Previously scraped results

class city_scrapers_core.pipelines.MeetingPipeline[source]

General pipeline for setting some defaults on meetings, can be subclassed for additional processing.

process_item(item, spider)[source]

Custom processing to set defaults on meeting, including cleaning up title and setting a default end time if one is not provided

Parameters

item (Item) – Scraped item passed to pipeline

Return type

Item

Returns

Processed item

class city_scrapers_core.pipelines.OpenCivicDataPipeline[source]

Pipeline for transforming Meeting items into the Open Civic Data Event format.

create_location(item)[source]

Creates an OCD-formatted location from a scraped item’s data

Parameters

item (Mapping) – Item to process the location

Return type

Mapping

Returns

Dict of the location

process_item(item, spider)[source]

Takes a dict-like object and converts it into an Open Civic Data Event.

Parameters
  • item (Mapping) – Item to be converted

  • spider (Spider) – Current spider being run

Return type

Mapping

Returns

Dict formatted as an OCD event

class city_scrapers_core.pipelines.S3DiffPipeline(crawler, output_format)[source]

Implements DiffPipeline for AWS S3

load_previous_results()[source]

Load previously scraped items on AWS S3

Return type

List[Mapping]

Returns

Previously scraped results

class city_scrapers_core.pipelines.ValidationPipeline[source]
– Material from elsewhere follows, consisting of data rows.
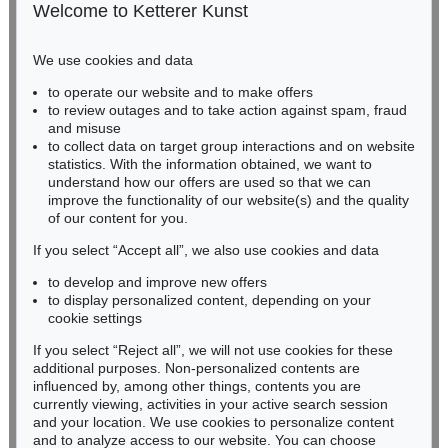
50667 Cologne
Welcome to Ketterer Kunst
Phone: +49 221 510 908-15
infokoeln@kettererkunst.de
We use cookies and data
Auction 409 - Lot 329
to operate our website and to make offers
BADEN-WÜRTTEMBERG
HERMANN MAX PECHSTEIN
to review outages and to take action against spam, fraud
HESSEN
Schrei am Meer
, 1919
and misuse
Sold:
€ 1,500,000 / $ 1,724,999
RHINELAND-PALATINATE
to collect data on target group interactions and on website
Miriam Heß
statistics. With the information obtained, we want to
understand how our offers are used so that we can
Phone: +49 62 21 58 80-038
improve the functionality of our website(s) and the quality
Fax: +49 62 21 58 80-595
of our content for you.
infoheidelberg@kettererkunst.de
If you select “Accept all”, we also use cookies and data
to develop and improve new offers
Never miss an auction again!
to display personalized content, depending on your
We will inform you in time.
cookie settings
If you select “Reject all”, we will not use cookies for these
Auction 496 - Lot 110
additional purposes. Non-personalized contents are
HERMANN MAX PECHSTEIN
influenced by, among other things, contents you are
Tänzer
, 1910
currently viewing, activities in your active search session
Subscribe to the newsletter now >
Sold:
€ 1,225,000 / $ 1,408,750
and your location. We use cookies to personalize content
and to analyze access to our website. You can choose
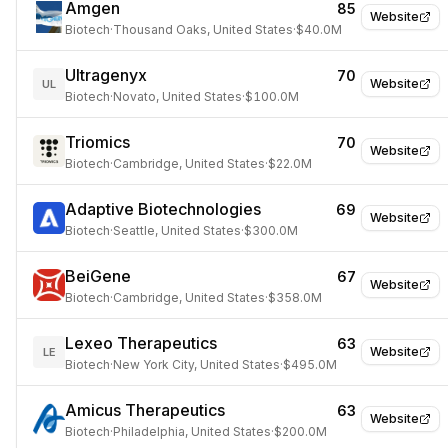
Amgen
85
Website
Biotech
·
Thousand Oaks, United States
·
$40.0M
Ultragenyx
70
Website
UL
Biotech
·
Novato, United States
·
$100.0M
Triomics
70
Website
Biotech
·
Cambridge, United States
·
$22.0M
Adaptive Biotechnologies
69
Website
Biotech
·
Seattle, United States
·
$300.0M
BeiGene
67
Website
Biotech
·
Cambridge, United States
·
$358.0M
Lexeo Therapeutics
63
Website
LE
Biotech
·
New York City, United States
·
$495.0M
Amicus Therapeutics
63
Website
Biotech
·
Philadelphia, United States
·
$200.0M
Pipeline for validating whether a scraper’s results match the expected schema.

close_spider(spider)[source]

Run validation report when Spider is closed

Parameters

spider (Spider) – Spider object being run

classmethod from_crawler(crawler)[source]

Create pipeline from crawler

Parameters

crawler (Crawler) – Current Crawler object

Returns

Created pipeline

open_spider(spider)[source]

Set initial item count and error count for tracking

Parameters

spider (Spider) – Spider object being run

process_item(item, spider)[source]

Check whether each item scraped matches the schema

Parameters
  • item (Mapping) – Item to be processed, ignored if not Meeting

  • spider (Spider) – Spider object being run

Return type

Mapping

Returns

Item with modifications for validation

validation_report(spider)[source]

Print the results of validating Spider output against a required schema

Parameters

spider (Spider) – Spider object to validate

Raises

ValueError – Raises error if validation fails

city_scrapers_core.decorators.ignore_processed(func)[source]

Method decorator to ignore processed items passed to pipeline by middleware.

This should be used on the process_item method of any additional custom pipelines used to handle Meeting objects to make sure that dict items passed by DiffPipeline don’t cause issues.